The 16-LRG risk signature classified patients into LRG and HRG groups on the basis of the median risk score, and patients in the HRG group had worse survival than those in the LRG group did. Moreover, univariate and multivariate Cox regression analyses suggested that the 16-LRG risk signature was an independent prognostic marker for LUAD. ROC curves and nomograms have been widely applied to predict the prognosis of cancer in patients48,49. ROC analysis was used to visualize time-associated results in patients with LUAD. Moreover, a nomogram was constructed by combining the risk score with clinical factors.

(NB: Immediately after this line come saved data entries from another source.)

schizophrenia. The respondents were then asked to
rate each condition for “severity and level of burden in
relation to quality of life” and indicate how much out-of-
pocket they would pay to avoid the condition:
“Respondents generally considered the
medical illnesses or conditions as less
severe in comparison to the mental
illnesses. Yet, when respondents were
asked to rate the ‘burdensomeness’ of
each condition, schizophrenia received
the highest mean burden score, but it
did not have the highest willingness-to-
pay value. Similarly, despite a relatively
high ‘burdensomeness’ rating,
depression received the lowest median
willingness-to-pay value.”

Different immune cells play different roles in the tumour microenvironment. For example, the interaction and activation between B cells and macrophages are considered key humoral immune effects in inhibiting tumour progression50. It has been shown that the extensive infiltration of eosinophils in tumours is related to the long-term survival of patients25. Neutrophils were found to have key functions in carcinogenesis51,52. Studies have confirmed that neutrophils antagonize metastasis in lung cancer53. The infiltration of T-follicular helper cells indicates that these cells are involved in the antitumour immunity of NSCLC26. In this study, more activated B cells, eosinophils, immature dendritic cells, mast cells, monocytes, natural killer cells, plasmacytoid dendritic cells, and T follicular helper cells were present in the TME in the HRG than in the LRG, and most of these cells had positive effects on tumour immunity, which explains why LRG patients have better OS. These findings may help us to understand the relationships among lactate levels, TME cell infiltration and LUAD. Many studies have confirmed the link between lactate levels and immunosuppression. Lactate helps to establish an immunosuppressive environment conducive to cancer cell growth and immune escape54.

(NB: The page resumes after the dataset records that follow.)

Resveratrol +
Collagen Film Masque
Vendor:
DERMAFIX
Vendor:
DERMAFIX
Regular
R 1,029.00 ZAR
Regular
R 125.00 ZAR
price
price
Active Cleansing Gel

This study has several limitations. We did not conduct sufficient in-depth research on the 16 lactate-related genes (LRGs) selected, and their detailed mechanisms of action still need further exploration. Future research should focus on elucidating the detailed mechanisms of these genes in tumour progression and immune response and further verifying their effectiveness and mechanisms as tumour biomarkers and therapeutic targets through more in vitro and in vivo experiments. Moreover, this prognostic model requires more clinical patient information to verify its feasibility for clinical application.

Conclusion

Three lactate-related molecular subtypes with different prognoses were found in LUAD. Sixteen LRGs were identified, and relevant models were constructed. Both the ROC curve and the nomogram confirmed the prognostic value of the 16-LRG risk signature, which can serve as an independent prognostic factor for LUAD in patients. Considering the heterogeneity of LUAD, the 16-LRG risk signature enhances our characterization of TME cell infiltration and suggests more effective immunotherapy strategies.